* Directions: What is the number of lines below that hold "cómo"? Answer with that number only.

Exercise data section start

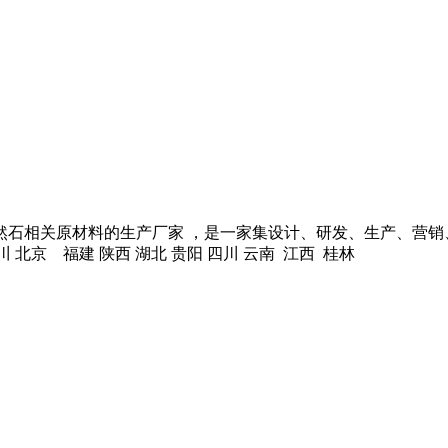
天然石相关原材料的生产厂家 ，是一家集设计、研发、生产、营
川 北京 福建 陕西 湖北 贵阳 四川 云南 江西 桂林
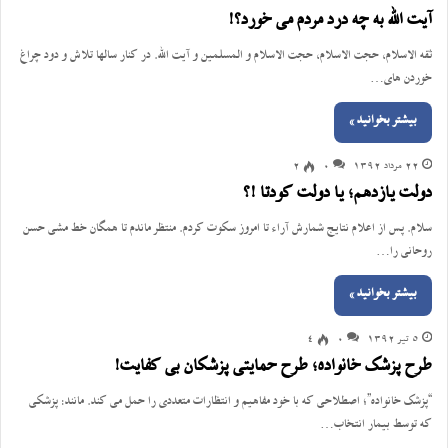
آیت الله به چه درد مردم می خورد؟!
ثقه الاسلام، حجت الاسلام، حجت الاسلام و المسلمین و آیت الله. در کنار سالها تلاش و دود چراغ
خوردن های…
بیشتر بخوانید »
22 مرداد 1392
0
2
دولت یازدهم؛ یا دولت کودتا !؟
سلام. پس از اعلام نتایج شمارش آراء تا امروز سکوت کردم. منتظر ماندم تا همگان خط مشی حسن
روحانی را…
بیشتر بخوانید »
5 تیر 1392
0
4
طرح پزشک خانواده؛ طرح حمایتی پزشکان بی کفایت!
“پزشک خانواده”؛ اصطلاحی که با خود مفاهیم و انتظارات متعددی را حمل می کند. مانند: پزشکی
که توسط بیمار انتخاب…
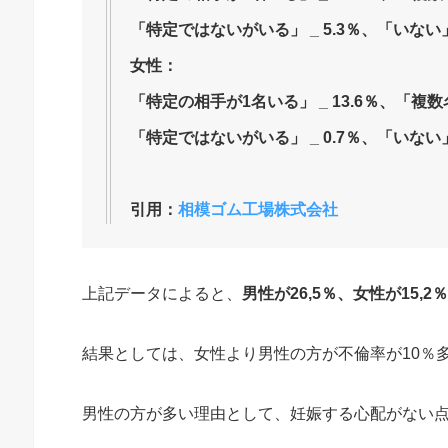
「特定ではないがいる」 _ 5.3％、「いない」 _
女性：
「特定の相手が1名いる」 _ 13.6％、「複数名
「特定ではないがいる」 _ 0.7％、「いない」 _
引用：
相模ゴム工場株式会社
上記データによると、
男性が26,5％、女性が15,
結果としては、女性より男性の方が不倫率が10％
男性の方が多い理由として、妊娠する心配がない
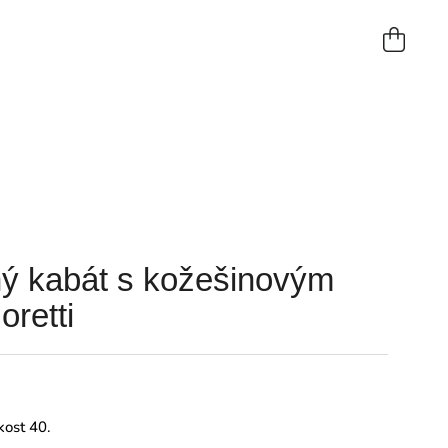
NÁKUP
KOŠÍK
ý kabát s kožešinovým
retti
kost 40.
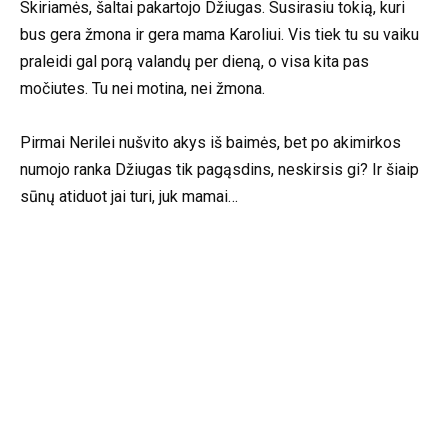
Skiriamės, šaltai pakartojo Džiugas. Susirasiu tokią, kuri
bus gera žmona ir gera mama Karoliui. Vis tiek tu su vaiku
praleidi gal porą valandų per dieną, o visa kita pas
močiutes. Tu nei motina, nei žmona.
Pirmai Nerilei nušvito akys iš baimės, bet po akimirkos
numojo ranka Džiugas tik pagąsdins, neskirsis gi? Ir šiaip
sūnų atiduot jai turi, juk mamai…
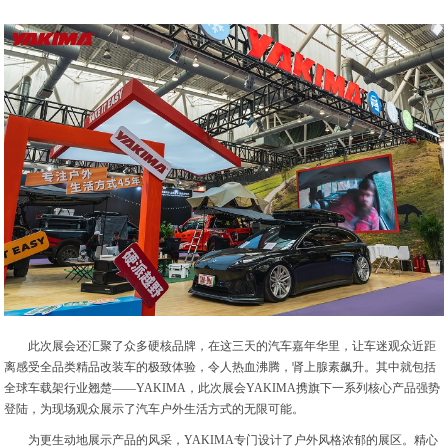
此次展会还汇聚了众多硬核品牌，在这三天的汽车嘉年华里，让车迷观众近距
离感受全品类精品改装车的极致体验，令人热血沸腾，肾上腺素飙升。其中就包括
全球车载架行业翘楚——YAKIMA，此次展会YAKIMA携旗下一系列核心产品强势
登陆，为现场观众展示了汽车户外生活方式的无限可能。
为更生动地展示产品的风采，YAKIMA专门设计了户外风格浓郁的展区。精心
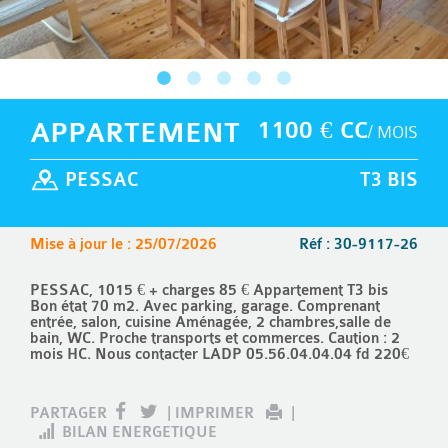
APPARTEMENT
1100 € CC
/ MOIS
PESSAC
T3 BIS
Mise à jour le : 25/07/2026
Réf : 30-9117-26
PESSAC, 1015 € + charges 85 € Appartement T3 bis
Bon état 70 m2. Avec parking, garage. Comprenant
entrée, salon, cuisine Aménagée, 2 chambres,salle de
bain, WC. Proche transports et commerces. Caution : 2
mois HC. Nous contacter LADP 05.56.04.04.04 fd 220€
PARTAGER
|
IMPRIMER
|
BILAN ENERGETIQUE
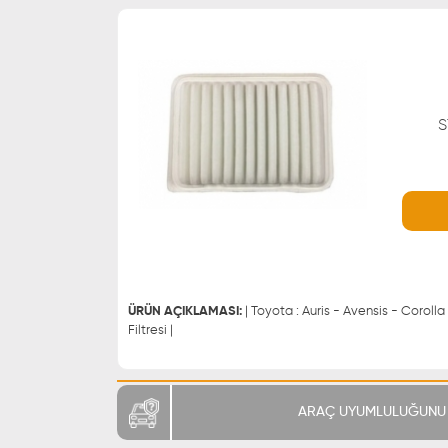
S
WHATSAPP
0543 329 21 66
0543 329 21 55
ÜRÜN AÇIKLAMASI:
| Toyota : Auris - Avensis - Corolla
Filtresi |
ARAÇ UYUMLULUĞUNU 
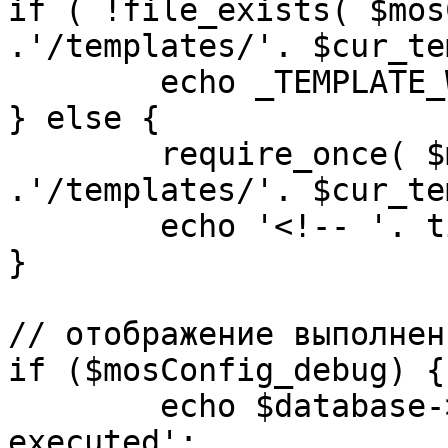
if ( !file_exists( $mos
.'/templates/'. $cur_te
	echo _TEMPLATE_WARN . $cur_template;

} else {

	require_once( $mosConfig_absolute_path 
.'/templates/'. $cur_te
	echo '<!-- '. time() .' -->';

}

// отображение выполнен
if ($mosConfig_debug) {

	echo $database->_ticker . ' queries 
executed';
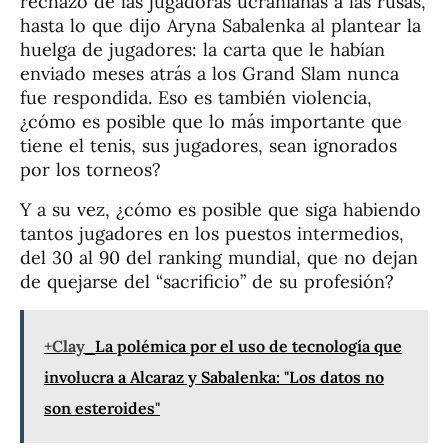
rechazo de las jugadoras ucranianas a las rusas,
hasta lo que dijo Aryna Sabalenka al plantear la
huelga de jugadores: la carta que le habían
enviado meses atrás a los Grand Slam nunca
fue respondida. Eso es también violencia,
¿cómo es posible que lo más importante que
tiene el tenis, sus jugadores, sean ignorados
por los torneos?
Y a su vez, ¿cómo es posible que siga habiendo
tantos jugadores en los puestos intermedios,
del 30 al 90 del ranking mundial, que no dejan
de quejarse del “sacrificio” de su profesión?
+Clay
La polémica por el uso de tecnología que
involucra a Alcaraz y Sabalenka: "Los datos no
son esteroides"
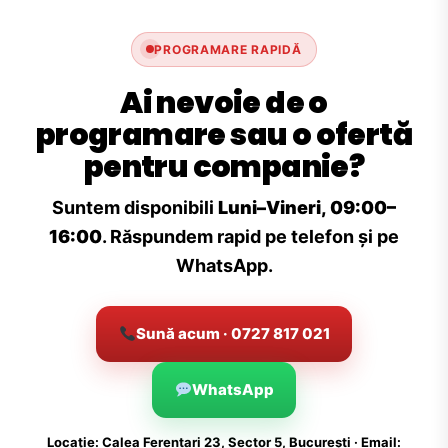
PROGRAMARE RAPIDĂ
Ai nevoie de o
programare sau o ofertă
pentru companie?
Suntem disponibili
Luni–Vineri, 09:00–
16:00
. Răspundem rapid pe telefon și pe
WhatsApp.
Sună acum · 0727 817 021
WhatsApp
Locație: Calea Ferentari 23, Sector 5, București · Email:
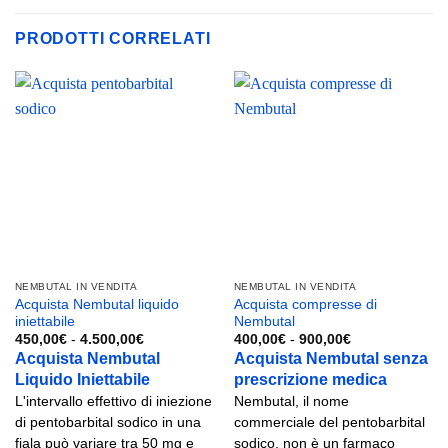
PRODOTTI CORRELATI
NEMBUTAL IN VENDITA
NEMBUTAL IN VENDITA
Acquista Nembutal liquido
Acquista compresse di
iniettabile
Nembutal
Fascia
Fascia
450,00
€
-
4.500,00
€
400,00
€
-
900,00
€
di
di
Acquista Nembutal
Acquista Nembutal senza
prezzo:
prezzo:
Liquido Iniettabile
prescrizione medica
da
da
450,00€
400,00€
L'intervallo effettivo di iniezione
Nembutal, il nome
a
a
4.500,00€
900,00€
di pentobarbital sodico in una
commerciale del pentobarbital
fiala può variare tra 50 mg e
sodico, non è un farmaco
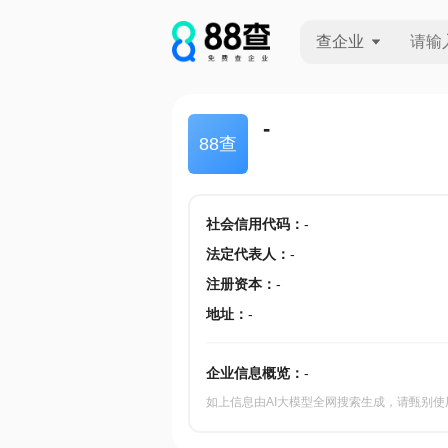
查企业
查企业
-
88查
查招投标
查产地
社会信用代码
：
-
法定代表人
：
-
注册资本
：
-
地址
：
-
企业信息概览：
-
如上信息由AI大模型全网搜索生成，请甄别使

Exercise data section end

* Problem solution: 2